A Poster Presentation at the 61st Annual Meeting of the American Society of Tropical Medicine and Hygiene, 11-15 November 2012, Atlanta.
Elaine Roman1, Michelle Wallon1, Aimee Dickerson1, Bill Brieger2 1MCHIP/Jhpiego, Baltimore, MD, United States, 2Johns Hopkins University, Baltimore, MD, United States
Malaria in pregnancy (MIP) contributes to maternal anemia, which contributes to maternal death, stillbirth and spontaneous abortion as well as low birth weight. Each year, the World Health Organization (WHO) estimates that nearly 50 million women will become pregnant in malaria endemic areas; 10,000 of these women and 200,000 of their infants will die as a result of MIP.
As countries expand their prevention and control of MIP programs and work towards scale-up, there are critical lessons learned, as well as promising implementation practices that should be considered. Between 2010 and 2012 Jhpiego conducted MIP case studies in Malawi, Senegal and Zambia in order to gain a fuller understanding of best practices and remaining bottlenecks in MIP programming.
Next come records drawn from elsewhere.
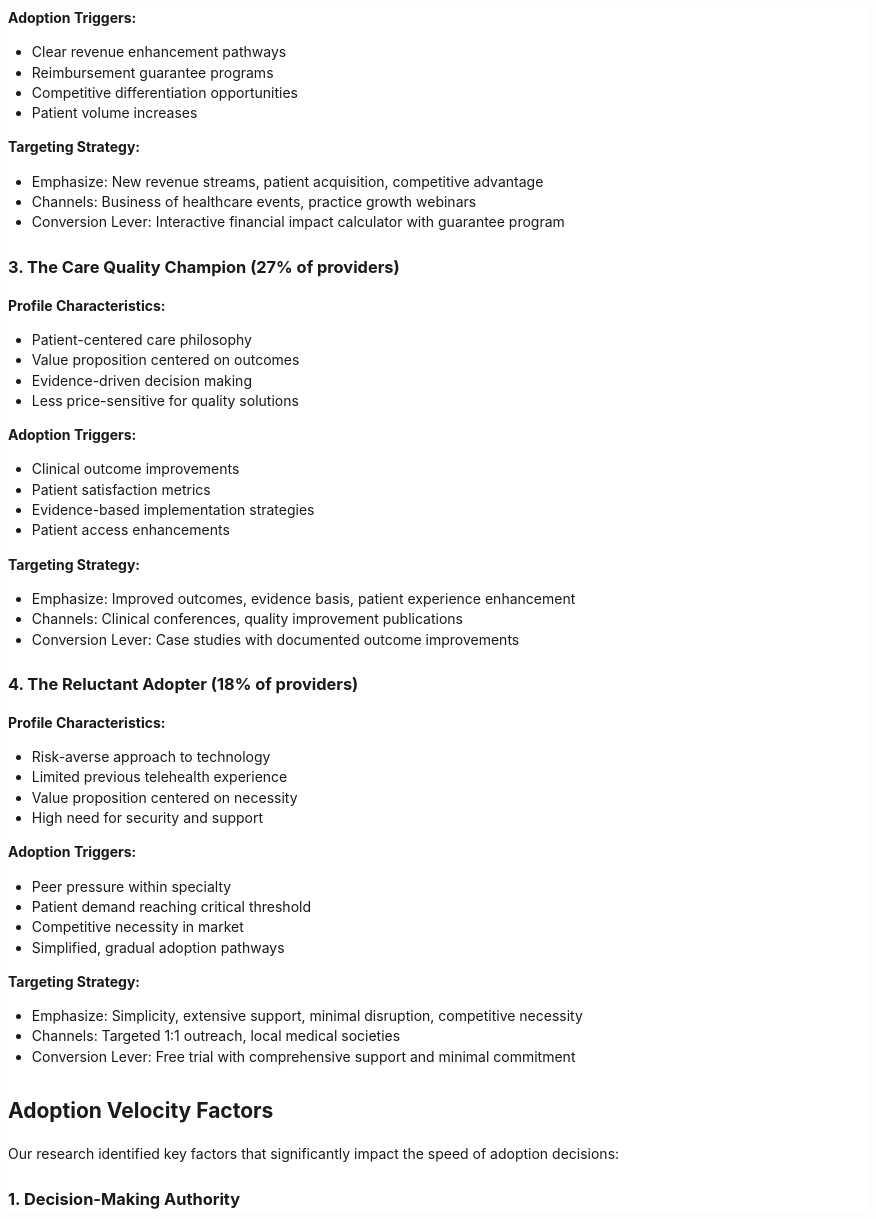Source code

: **Adoption Triggers:**
- Clear revenue enhancement pathways
- Reimbursement guarantee programs
- Competitive differentiation opportunities
- Patient volume increases

**Targeting Strategy:**
- Emphasize: New revenue streams, patient acquisition, competitive advantage
- Channels: Business of healthcare events, practice growth webinars
- Conversion Lever: Interactive financial impact calculator with guarantee program

### 3. The Care Quality Champion (27% of providers)

**Profile Characteristics:**
- Patient-centered care philosophy
- Value proposition centered on outcomes
- Evidence-driven decision making
- Less price-sensitive for quality solutions

**Adoption Triggers:**
- Clinical outcome improvements
- Patient satisfaction metrics
- Evidence-based implementation strategies
- Patient access enhancements

**Targeting Strategy:**
- Emphasize: Improved outcomes, evidence basis, patient experience enhancement
- Channels: Clinical conferences, quality improvement publications
- Conversion Lever: Case studies with documented outcome improvements

### 4. The Reluctant Adopter (18% of providers)

**Profile Characteristics:**
- Risk-averse approach to technology
- Limited previous telehealth experience
- Value proposition centered on necessity
- High need for security and support

**Adoption Triggers:**
- Peer pressure within specialty
- Patient demand reaching critical threshold
- Competitive necessity in market
- Simplified, gradual adoption pathways

**Targeting Strategy:**
- Emphasize: Simplicity, extensive support, minimal disruption, competitive necessity
- Channels: Targeted 1:1 outreach, local medical societies
- Conversion Lever: Free trial with comprehensive support and minimal commitment

## Adoption Velocity Factors

Our research identified key factors that significantly impact the speed of adoption decisions:

### 1. Decision-Making Authority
The case studies applied a MIP framework for analysis that looked at eight core MIP program areas: policy, integration, commodities, quality assurance, capacity building, community awareness, monitoring and evaluation, and financing. Several best practices in MIP programming were identified, including: a) roll-out of national MIP policies; b) and integration of MIP guidelines into pre and in-service training curriculua; c) integration of MIP services into antenatal care (ANC); d) community engagement.
Key bottlenecks identified include: a) lack of program coordination between reproductive health and malaria control units; b) weak quality assurance systems; c) heavy reliance on donor funding. In addition to informing future MIP programming in Malawi, Senegal and Zambia, the lessons learned and the subsequent recommendations can be applied to other countries, and the analytical framework used to inform and scale up their specific MIP programs.